Al siguiente timbrazo,
volver a empezar, con el consiguiente terremoto de ruidos, de empujones, atascos
y patadas a las paredes. Mientras los profesores aguardaban en los burladeros
de madera que se habían construido después de que la profesora de Filosofía
hubiera sido atropellada y arrastrada por una de las escaleras, desparramando
la bibliografía que tenía preparada para la inestimable clase existencialista
de Heidegger. Los libros aparecieron en la planta sótano, uno de sus tacones en
el primero, pero Purificación no había sufrido tanto, sólo fue arrastrada por
un pasillo, en concreto donde tenía la sede la sección sindical de los
profesores de verificación de actitudes disruptivas de recreos.
El centro se había
construido en los años sesenta, y era fruto de un engaño bienintencionado. El
entonces delegado regional recibió un presupuesto para construir un nuevo refugio
de montaña, pero tras muchos esfuerzos consiguió desviar el dinero para
construir lo que la ciudad necesitaba realmente: un centro escolar. Al buscar
el nombre para tan insigne centro, y debido a que los terrenos estaban situados
sobre una antigua granja de experimentación porcina del ejército, se decidió
darle un adecuado nombre castrense. La comisión formada a tal efecto buscó a
alguien que al menos no hubiera hecho el ridículo o cometido algún acto
bochornoso inconfesable en los últimos cincuenta años de la historia militar
del país. Costó lo suyo, pero al final Florencio Farfollo Campaña cumplió con
los criterios, tal vez por su absoluta inutilidad y su tendencia a la obesidad
y al alcohol.
Por alguna de esas razones
inconfesables, su excelencia, General Farfollo, no pudo asistir al acto de
inauguración, pero un video grabado en su despacho oficial sirvió para que todo
el claustro de profesores y alumnos, convocado, uniformado y formado, le oyera
durante un tiempo interminable relatando sus más esforzadas y casposas hazañas
cuarteleras. Los alumnos huyeron en estampida a la mitad del alegato. Esa fue
la primera vez que se oyó el trepidar de las escaleras, aunque no sería la
última. La falta de respeto generaba ruido, en este caso retumbar de los
pasillos. Y cuando el grupo se mueve, lo más inteligente es apartarse.
La masa de estudiantes
sólo respetaba a Eusebio.

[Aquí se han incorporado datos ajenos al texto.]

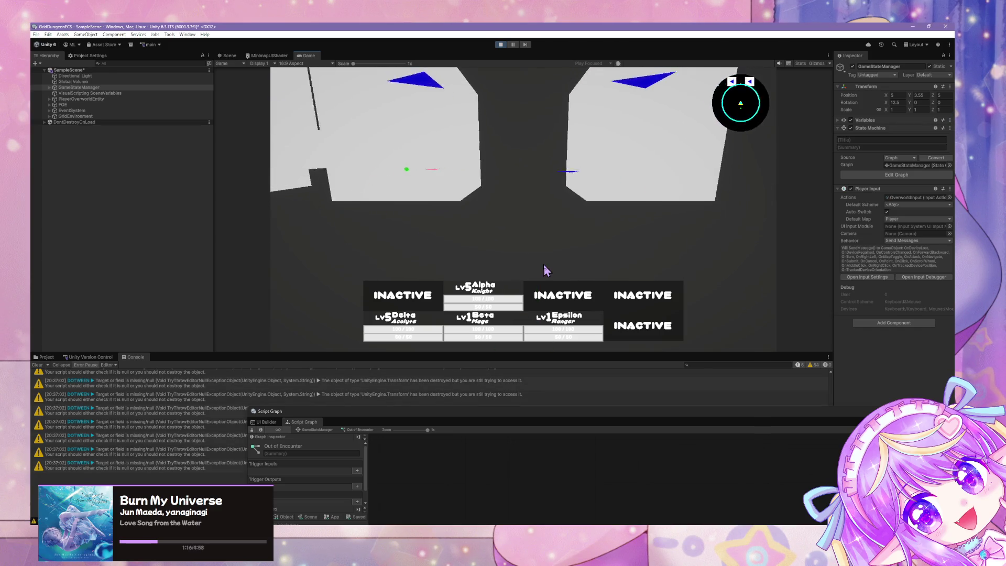
{"action": "key", "text": "s"}
{"action": "key", "text": "a"}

El Conserje. Eusebio era sobre todo una buena
persona. Había conseguido llevar la idea del servicio a unos extremos de
santidad. Y con ello, se había ganado a todo el mundo. Los personajes de otra
época generan sentimientos extraños, pero potentes y sinceros. Y Eusebio
conseguía desde mantener contento al director, Genaro, como atraerse la
atención y el afecto de los estudiantes, pasando por todo el equipo directivo
del centro y su personal de administración.
Con su uniforme gris, tan
pasado como pulcro, Eusebio abría todos los días el instituto. Y después de la
hecatombe de cada día escolar, el buen hombre lo cerraba cada noche, después de
cerciorarse que no quedase nadie dentro. O al menos nadie vivo.
Sólo una mente limpia,
honesta y creyente como la de Eusebio habría sido capaz de asimilar todo lo que
durante su vida profesional había visto. Y hacerlo sin caer enfermo o volverse
loco. Traspasar a imágenes lo que las hormonas enloquecidas de los alumnos
habían podido idear o las explosiones viscerales y desquiciadas de profesores.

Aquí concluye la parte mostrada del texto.